Shares in JD plunged 12% in early deals to a near five-year low of 84 pence, Reuters reported.
JD Sports, which has over 4,500 stores globally, said underlying revenue fell 1.5% in November and December in what it called a "challenging and volatile market".
It cut its profit forecast by as much as 40 million pounds ($48.9 million), or 4%.
The stock had already lost 27% of its value in the last three months on worries about consumer spending and amid a downturn in demand for Nike products, which account for about 45% of JD's sales.
"Market headwinds were higher than we anticipated," Chief Executive Régis Schultz said in a statement on Tuesday. "With these trading conditions expected to continue, we are taking a cautious view of the new financial year."
Peel Hunt analysts said JD's strategy of not discounting to match competitors was the right one.
"The long-term strategy is correct, and JD will continue to lead the market, but we must rein in short-term hopes," they said, adding that JD will benefit from any recovery at Nike.

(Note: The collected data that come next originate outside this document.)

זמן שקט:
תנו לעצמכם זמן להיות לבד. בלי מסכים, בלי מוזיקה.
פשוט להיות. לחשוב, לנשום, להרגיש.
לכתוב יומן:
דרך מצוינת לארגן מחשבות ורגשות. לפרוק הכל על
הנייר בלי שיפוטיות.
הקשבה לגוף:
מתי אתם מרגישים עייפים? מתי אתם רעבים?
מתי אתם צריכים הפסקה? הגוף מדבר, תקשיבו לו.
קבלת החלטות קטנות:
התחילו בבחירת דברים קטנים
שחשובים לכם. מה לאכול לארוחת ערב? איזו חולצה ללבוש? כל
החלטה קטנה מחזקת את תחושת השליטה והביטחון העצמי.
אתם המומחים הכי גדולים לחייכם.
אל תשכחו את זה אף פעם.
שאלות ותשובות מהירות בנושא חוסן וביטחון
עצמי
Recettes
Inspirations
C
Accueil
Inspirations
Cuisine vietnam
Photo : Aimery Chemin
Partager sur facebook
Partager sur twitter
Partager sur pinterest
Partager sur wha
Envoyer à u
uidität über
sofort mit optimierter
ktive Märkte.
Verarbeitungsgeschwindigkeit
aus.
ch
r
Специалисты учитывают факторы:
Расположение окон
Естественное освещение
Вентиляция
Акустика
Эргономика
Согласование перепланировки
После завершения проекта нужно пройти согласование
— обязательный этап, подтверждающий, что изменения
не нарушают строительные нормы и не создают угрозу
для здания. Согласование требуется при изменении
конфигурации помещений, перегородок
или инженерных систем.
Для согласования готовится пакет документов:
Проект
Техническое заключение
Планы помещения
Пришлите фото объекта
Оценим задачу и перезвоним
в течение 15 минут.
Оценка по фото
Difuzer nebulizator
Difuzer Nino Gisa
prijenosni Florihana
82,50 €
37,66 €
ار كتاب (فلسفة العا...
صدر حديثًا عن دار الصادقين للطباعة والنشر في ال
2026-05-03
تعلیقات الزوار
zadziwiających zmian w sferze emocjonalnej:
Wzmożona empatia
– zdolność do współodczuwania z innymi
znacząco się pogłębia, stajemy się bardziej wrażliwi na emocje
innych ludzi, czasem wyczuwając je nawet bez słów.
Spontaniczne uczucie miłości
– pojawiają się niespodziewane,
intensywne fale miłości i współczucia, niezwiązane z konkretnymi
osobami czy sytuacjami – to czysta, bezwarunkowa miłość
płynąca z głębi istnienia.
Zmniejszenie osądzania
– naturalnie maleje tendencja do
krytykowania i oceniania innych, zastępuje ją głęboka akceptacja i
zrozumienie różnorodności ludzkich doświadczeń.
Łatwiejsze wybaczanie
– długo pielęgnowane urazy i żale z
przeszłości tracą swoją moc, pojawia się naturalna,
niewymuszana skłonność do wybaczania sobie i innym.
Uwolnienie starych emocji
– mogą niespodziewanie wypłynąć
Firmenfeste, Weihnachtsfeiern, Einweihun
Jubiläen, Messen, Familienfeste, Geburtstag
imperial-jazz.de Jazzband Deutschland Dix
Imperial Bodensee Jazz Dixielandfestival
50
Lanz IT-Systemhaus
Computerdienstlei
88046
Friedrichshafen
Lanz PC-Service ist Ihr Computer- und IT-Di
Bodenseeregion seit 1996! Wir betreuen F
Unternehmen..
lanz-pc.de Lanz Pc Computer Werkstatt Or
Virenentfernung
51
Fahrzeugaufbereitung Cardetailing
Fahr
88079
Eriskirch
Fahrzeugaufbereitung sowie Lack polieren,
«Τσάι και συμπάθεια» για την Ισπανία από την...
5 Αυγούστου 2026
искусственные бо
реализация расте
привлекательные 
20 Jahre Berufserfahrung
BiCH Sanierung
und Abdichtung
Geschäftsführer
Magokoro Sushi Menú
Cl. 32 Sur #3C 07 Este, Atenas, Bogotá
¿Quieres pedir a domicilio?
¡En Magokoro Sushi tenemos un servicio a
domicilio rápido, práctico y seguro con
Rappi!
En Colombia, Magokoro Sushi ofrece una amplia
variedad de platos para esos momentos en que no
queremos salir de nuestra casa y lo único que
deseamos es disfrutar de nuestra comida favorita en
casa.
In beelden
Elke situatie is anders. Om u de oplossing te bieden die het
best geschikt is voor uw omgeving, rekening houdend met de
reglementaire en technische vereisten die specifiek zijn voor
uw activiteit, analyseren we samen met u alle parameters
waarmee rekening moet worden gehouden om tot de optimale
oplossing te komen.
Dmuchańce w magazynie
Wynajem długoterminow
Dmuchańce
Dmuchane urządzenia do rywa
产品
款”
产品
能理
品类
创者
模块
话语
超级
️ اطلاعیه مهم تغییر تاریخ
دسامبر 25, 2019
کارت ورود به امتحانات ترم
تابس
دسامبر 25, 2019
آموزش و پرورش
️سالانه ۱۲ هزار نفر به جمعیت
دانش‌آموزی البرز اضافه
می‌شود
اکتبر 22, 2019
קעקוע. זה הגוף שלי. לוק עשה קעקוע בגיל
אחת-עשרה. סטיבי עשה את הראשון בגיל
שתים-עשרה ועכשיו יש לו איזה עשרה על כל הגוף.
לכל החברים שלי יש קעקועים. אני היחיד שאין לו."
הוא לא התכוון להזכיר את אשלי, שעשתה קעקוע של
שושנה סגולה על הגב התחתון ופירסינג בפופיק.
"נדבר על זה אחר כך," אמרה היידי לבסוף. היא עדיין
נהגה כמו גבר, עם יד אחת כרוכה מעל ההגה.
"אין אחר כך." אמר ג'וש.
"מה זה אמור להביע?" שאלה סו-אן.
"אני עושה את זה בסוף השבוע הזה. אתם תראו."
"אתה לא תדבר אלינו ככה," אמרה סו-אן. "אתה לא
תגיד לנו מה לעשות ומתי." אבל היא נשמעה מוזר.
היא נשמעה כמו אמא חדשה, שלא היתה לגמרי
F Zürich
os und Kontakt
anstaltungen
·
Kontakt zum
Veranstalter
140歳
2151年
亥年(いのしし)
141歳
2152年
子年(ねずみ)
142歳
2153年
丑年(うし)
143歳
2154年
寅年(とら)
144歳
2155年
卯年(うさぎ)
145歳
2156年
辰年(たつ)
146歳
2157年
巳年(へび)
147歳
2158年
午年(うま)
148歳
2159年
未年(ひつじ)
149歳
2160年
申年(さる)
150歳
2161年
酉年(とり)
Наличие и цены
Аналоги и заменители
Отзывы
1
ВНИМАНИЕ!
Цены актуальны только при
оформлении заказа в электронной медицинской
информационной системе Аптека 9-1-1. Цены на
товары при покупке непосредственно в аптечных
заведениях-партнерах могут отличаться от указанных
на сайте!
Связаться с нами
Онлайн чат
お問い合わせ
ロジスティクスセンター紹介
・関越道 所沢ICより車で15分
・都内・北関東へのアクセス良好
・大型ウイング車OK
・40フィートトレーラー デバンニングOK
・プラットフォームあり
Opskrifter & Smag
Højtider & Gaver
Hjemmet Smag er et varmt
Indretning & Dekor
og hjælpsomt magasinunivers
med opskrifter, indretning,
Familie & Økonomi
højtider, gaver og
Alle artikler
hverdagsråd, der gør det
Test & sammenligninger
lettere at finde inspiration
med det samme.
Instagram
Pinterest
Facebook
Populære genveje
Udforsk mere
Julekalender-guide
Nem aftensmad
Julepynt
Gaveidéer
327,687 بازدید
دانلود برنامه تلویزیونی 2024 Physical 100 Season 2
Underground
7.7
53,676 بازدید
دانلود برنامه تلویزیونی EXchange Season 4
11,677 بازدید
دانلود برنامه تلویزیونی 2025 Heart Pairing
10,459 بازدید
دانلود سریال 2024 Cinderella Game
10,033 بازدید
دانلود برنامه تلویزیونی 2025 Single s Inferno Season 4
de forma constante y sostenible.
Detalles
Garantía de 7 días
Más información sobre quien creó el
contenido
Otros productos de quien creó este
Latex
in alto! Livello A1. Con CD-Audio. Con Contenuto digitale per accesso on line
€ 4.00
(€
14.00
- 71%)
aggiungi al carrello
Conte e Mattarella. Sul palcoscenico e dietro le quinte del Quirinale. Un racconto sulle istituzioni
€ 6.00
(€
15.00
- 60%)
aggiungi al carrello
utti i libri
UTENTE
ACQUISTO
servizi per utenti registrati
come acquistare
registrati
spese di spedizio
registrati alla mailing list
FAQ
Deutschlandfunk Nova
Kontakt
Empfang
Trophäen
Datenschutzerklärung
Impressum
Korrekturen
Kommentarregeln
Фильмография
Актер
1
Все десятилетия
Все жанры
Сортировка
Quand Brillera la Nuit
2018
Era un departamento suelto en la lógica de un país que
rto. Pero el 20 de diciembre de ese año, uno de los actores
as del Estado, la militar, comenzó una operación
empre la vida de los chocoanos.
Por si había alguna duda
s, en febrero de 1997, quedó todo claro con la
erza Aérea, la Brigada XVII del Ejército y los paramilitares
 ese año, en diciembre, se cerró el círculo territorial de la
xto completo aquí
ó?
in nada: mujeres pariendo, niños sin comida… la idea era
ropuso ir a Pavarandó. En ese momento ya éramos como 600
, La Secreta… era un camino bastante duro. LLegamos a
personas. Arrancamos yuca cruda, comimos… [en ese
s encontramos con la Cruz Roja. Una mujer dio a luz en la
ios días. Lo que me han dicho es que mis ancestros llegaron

Nike has warned its turnaround will be a slog after it lost ground in recent years to rivals, including Roger Federer-backed On and Deckers' Hoka, which have lured consumers with fresher and more innovative styles.
JD said while trading during December was stronger, November dragged, and for the 12 months to the beginning of February it expected pretax profit before adjusted items to come in between 915 million and 935 million pounds.
Its previous lower end of guidance had been 955 million pounds. It made 917.2 million pounds in its 2023/24 year.